If you don’t want your female dog to become pregnant, it’s imperative you NEVER let her run off-leash during this time. You should have her under a short lead at all times and limit her time outdoors. Even running in the backyard off-leash can create a problem as a male dog will do whatever it takes to get through that fence.
Should unwanted mating happen, there is little you can do when the dogs are “tied?” They are essentially locked together and no amount of calling, cold water, or shouting is going to break them up. DO NOT pull them apart as this can result in injury. Contact your vet immediately afterward.
Diestrus: Day 10-140
This is the calm time after heat when either a dog is pregnant, or not pregnant and also not fertile. The discharge lessons and the vulva returns to regular size. Males will still try to mount, but she’s not having it.
You can resume normal activities, but it’s best to work with your vet to make sure the dog is actually out of the heat, especially early on in this stage.
One thing to look out for in this phase is “phantom pregnancy” or, as the American Kennel Club (AKC) calls it – false pregnancy. The dog isn’t pregnant, but her body is producing milk, or her nipples are swollen.

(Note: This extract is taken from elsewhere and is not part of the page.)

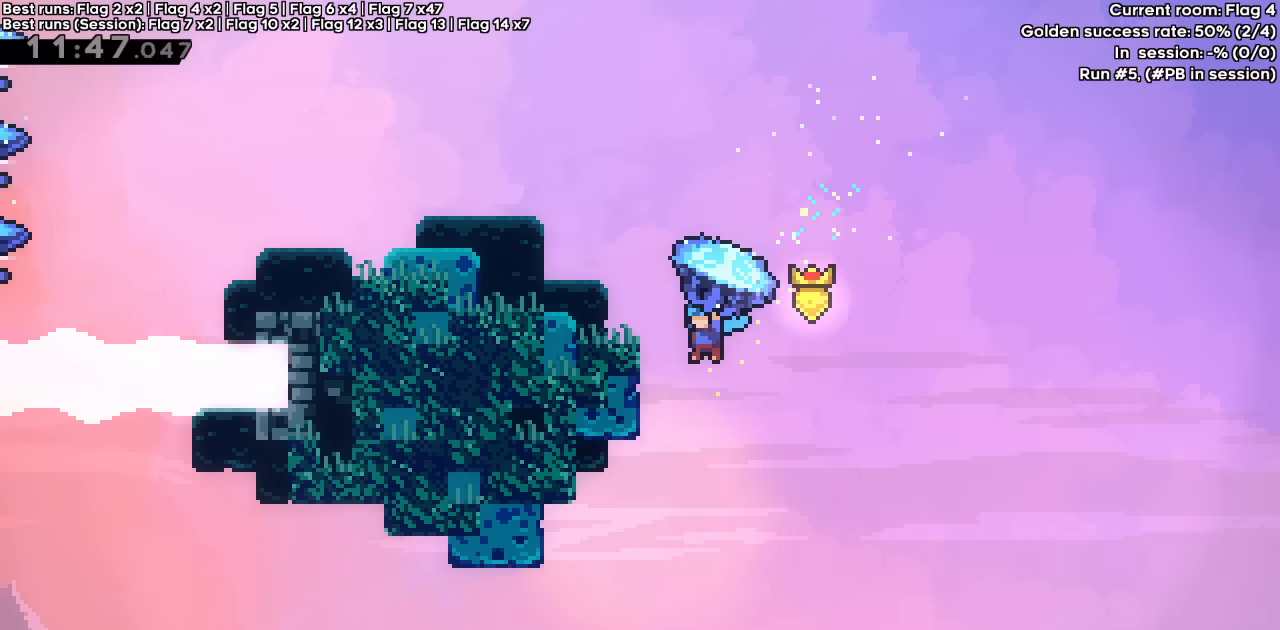
{"keys": ["dash", "grab", "jump", "left", "up"], "events": [[67, "jump", "up"], [117, "jump", "down"]]}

This is an uneventful period as far as reproduction goes. This is after diestrus but before the next heat cycle.
Shouldn’t I Get My Dog Spayed Before Going Into Heat?
For a long time, general guidance was to have a dog spayed or neutered at six months old, safely preventing any unwanted pregnancies. Many shelters won’t let a dog go home until it is fixed.
New research suggests it’s best to let a female dog go through one heat cycle before being spayed so she can reach full maturity. Waiting allows the growth plates to close so the dog is fully developed. Doing it earlier can keep that growth plate open and cause growth and size issues that you might not see visually, but it could cause problems with bones, hips, and joints down the road.
What if My Dog Ties and it’s an Unwanted Pregnancy?
First, don’t feel too bad about it. The natural instinct of dogs to mate is not something you can easily control. It does happen and there are ways to terminate a pregnancy in the first few days.
Female dogs have pregnancies that only last 2-3 months, so time is of the essence. You will need to immediately notify your veterinarian to explore the options, as there can be adverse side effects of the medicines given to stop the pregnancy.
Will a Neutered Dog Try to Tie with a Female Dog in Heat?
Once a male dog has been neutered, his testosterone levels go down, so he has little interest in mating. Even if your guy is a hamper, that doesn’t always mean they are sexually searching for a mating that will never happen. Sometimes it’s a reaction to stress or it just feels really good.
All that said, the neutered male CAN tie with a female in heat. It’s the same process as mating, and when they tie, don’t try to stop it. The only difference is a pregnancy will not result from mating.
It’s important to note about 6.3 million unwanted pets are brought to animal shelters each year nationwide. Almost a million of those don’t live to be adopted. Breeding should be done responsibly and intentionally, so take all steps you can to avoid unwanted pregnancy by being cognizant of the signs a female dog is in heat.